Without a registration, none of these options are available. Website publishers who don’t register their domain names put their hard work at risk. By thinking about trademarks early on, you’ll be able to avoid spending time and money on a domain name that is not protectable because there is a likelihood of confusion with an existing trademark or does not qualify for trademark protection.

Real-Life Example

One famous example involved Hasbro and their Candy Land board game. Adult entertainment company Internet Entertainment Group (IEG) set up in 1995, filling it with sexually explicit content. IEG reportedly paid over $20,000 for the domain name and spent another $150,000 on marketing. After discovering the website, Hasbro successfully sued on the basis of trademark dilution, forcing IEG to hand over the domain to Hasbro.

What Is a Trademark?

A trademark is a word or design that identifies the source of a particular good or service. One way to think of trademarks is as a visual representation of the goodwill that consumers associate with a particular brand.

Trademarks are separated into types based on what they contain. Basic word marks contain words only, while design marks contain a graphic element. The law ranks trademarks on a four-step scale based on their strength and protectability:

  • Generic marks are common terms used to name or describe a good or service and are not protectable;
  • Descriptive marks describe the quality of the product and are protectable only if they’ve acquired a secondary meaning (e.g., American Airlines);
  • Suggestive marks suggest a quality of the goods or services and require a logical leap between the mark and the goods or services they represent (e.g., Skullcandy); and
  • Arbitrary or Fanciful marks are arbitrary words that have no inherent relation to the goods or services they represent and are the strongest type of mark (e.g., Apple or Google).

The stronger a trademark is, the broader the protection afforded by that trademark. This is important since trademark infringement is based upon the likelihood of confusion with a protectable mark.

How Do I Get Trademark Rights?

Common law trademark rights are acquired simply by using your mark in commerce for specific goods or services. Common law rights are the easiest to obtain, but they provide only limited protection. Specifically, common law rights exist solely in the geographic areas where the mark is used or to which the owner’s business would naturally expand.

In contrast to common law rights, the broadest trademark rights are obtained by registering the trademark with the USPTO. Federal registration confers nationwide protection, “incontestable status” after five years of use in commerce, and the ability to use the ® symbol to show that your mark is federally protected, along with the other rights and remedies listed above.

------------

Continue the passage on trademark rights for domain names from its last sentence. The entries that follow are not needed for anything here.

## Excerpted data
------------

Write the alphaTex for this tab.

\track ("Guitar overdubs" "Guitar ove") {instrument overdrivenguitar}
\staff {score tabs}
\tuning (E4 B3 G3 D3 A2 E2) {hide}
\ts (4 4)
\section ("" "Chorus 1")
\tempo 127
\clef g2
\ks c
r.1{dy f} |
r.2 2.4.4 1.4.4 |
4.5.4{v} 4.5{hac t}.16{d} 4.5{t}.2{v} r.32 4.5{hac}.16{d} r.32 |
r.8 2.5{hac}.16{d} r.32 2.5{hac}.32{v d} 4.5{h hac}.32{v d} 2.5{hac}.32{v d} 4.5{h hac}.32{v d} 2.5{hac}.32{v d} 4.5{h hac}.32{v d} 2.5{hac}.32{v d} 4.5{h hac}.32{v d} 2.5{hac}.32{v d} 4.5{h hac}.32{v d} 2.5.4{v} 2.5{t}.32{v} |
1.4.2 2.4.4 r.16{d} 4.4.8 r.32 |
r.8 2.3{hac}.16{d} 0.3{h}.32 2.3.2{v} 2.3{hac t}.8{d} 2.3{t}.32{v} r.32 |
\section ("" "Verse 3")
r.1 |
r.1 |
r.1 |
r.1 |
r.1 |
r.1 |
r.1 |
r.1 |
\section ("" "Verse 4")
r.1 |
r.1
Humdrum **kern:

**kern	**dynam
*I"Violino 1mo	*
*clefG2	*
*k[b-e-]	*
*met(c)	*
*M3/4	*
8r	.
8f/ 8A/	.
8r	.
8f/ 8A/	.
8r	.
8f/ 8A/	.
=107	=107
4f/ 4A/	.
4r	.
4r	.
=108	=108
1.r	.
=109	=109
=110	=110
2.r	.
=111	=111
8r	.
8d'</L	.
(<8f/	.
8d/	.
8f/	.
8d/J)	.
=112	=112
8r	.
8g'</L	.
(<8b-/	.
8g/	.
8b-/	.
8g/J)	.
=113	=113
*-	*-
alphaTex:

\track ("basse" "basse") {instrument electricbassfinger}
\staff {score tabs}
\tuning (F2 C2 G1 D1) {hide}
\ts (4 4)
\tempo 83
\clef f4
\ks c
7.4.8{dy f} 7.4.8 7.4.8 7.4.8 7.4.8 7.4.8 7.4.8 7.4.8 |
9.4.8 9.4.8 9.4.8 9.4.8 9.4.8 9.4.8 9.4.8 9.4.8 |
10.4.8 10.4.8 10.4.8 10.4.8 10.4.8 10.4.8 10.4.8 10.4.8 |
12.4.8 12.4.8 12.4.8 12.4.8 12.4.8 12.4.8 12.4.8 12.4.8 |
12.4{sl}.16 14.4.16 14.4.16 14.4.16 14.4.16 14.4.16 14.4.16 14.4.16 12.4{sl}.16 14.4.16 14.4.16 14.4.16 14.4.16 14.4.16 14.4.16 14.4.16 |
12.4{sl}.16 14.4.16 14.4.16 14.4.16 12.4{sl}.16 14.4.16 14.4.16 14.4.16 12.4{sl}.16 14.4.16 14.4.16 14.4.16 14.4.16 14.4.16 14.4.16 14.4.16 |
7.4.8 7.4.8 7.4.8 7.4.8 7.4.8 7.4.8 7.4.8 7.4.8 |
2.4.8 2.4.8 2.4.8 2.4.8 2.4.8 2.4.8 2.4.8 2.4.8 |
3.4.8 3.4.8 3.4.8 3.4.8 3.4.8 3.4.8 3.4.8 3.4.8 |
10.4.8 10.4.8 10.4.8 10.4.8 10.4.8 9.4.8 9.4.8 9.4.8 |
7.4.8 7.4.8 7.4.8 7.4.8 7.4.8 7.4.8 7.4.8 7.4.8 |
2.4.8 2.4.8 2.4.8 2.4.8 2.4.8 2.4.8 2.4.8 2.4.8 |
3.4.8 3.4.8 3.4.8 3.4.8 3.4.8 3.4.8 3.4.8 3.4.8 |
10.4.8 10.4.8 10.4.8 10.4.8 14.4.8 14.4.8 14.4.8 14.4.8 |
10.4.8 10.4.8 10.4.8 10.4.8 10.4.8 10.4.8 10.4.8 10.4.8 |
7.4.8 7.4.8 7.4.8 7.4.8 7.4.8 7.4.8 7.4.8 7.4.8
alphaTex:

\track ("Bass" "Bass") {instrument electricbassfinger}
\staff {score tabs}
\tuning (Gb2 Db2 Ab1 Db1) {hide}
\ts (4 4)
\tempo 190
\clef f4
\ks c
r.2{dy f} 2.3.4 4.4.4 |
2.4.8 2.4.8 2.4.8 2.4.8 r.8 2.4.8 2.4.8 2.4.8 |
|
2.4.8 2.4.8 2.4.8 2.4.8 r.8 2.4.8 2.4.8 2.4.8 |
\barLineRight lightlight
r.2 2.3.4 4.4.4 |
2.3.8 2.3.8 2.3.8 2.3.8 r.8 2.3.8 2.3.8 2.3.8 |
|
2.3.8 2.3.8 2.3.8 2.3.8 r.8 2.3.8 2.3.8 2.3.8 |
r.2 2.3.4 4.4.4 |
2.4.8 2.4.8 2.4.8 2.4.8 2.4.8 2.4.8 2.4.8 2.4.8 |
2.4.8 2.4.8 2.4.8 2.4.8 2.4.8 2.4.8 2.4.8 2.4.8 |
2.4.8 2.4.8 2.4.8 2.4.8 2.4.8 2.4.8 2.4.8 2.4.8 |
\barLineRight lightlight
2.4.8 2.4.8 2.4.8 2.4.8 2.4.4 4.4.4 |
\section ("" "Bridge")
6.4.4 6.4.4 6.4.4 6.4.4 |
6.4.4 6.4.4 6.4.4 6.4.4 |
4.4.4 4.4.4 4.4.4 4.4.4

------------

## Result
Registration Issues and Likelihood of Confusion

Under the Lanham Act, trademarks must meet certain criteria to be eligible for protection. Most importantly, new trademarks cannot be confusingly similar to existing ones.

Compared to copyright infringement, trademark infringement does not require literal copying. Instead, trademark infringement depends whether one mark would confuse consumers about where a product originated. Confusion can be based around how a logo looks, how it’s spelled, or even how it sounds to repeat out loud. Keep in mind, though, that infringement is only a problem when there is an actual likelihood of confusion. When two businesses are in entirely separate industries, consumers are unlikely to get confused. This is why Hasbro brought a dilution claim rather than an infringement claim in the Candy Land case above.

Trademarking Your Domain Name

Domain Names

The process for trademarking a domain name is the same as for any other mark. This means that your domain name must serve as a source identifier for the goods and services provided under that mark. It also means that the mark cannot be primarily descriptive of those goods and services and cannot be a generic term used to identify those goods and services.

An initial question is what part of the domain name to I do attempt to register as a trademark. This question is best answered by determining what part of the domain name are actually being used as a source identifier for the goods and services offered under that domain name. If you are using the combination of the first part of the domain name and the top-level domain indicator primarily as a website address, then you cannot trademark that domain name combination as it does not function as a source identifier. Rather, it is most likely that the first part of the domain name combination alone functions as a source identifier and it is that portion alone that should be trademarked. The first part of the domain name combination may your company name or some other designation that you include alone in your marketing materials to identify yourself to you customer. As an example, my company name is “John C. Laurence Law” under which I market and provide legal services. I may also have the domain name “” However, I market my legal services and my customers associate those legal services to the “John C Laurence” component alone without the “.com” component. As such the mark “JOHN C LAURENCE” functions as a source identifier and should be trademarked while “” function solely as a web address that should not be trademarked.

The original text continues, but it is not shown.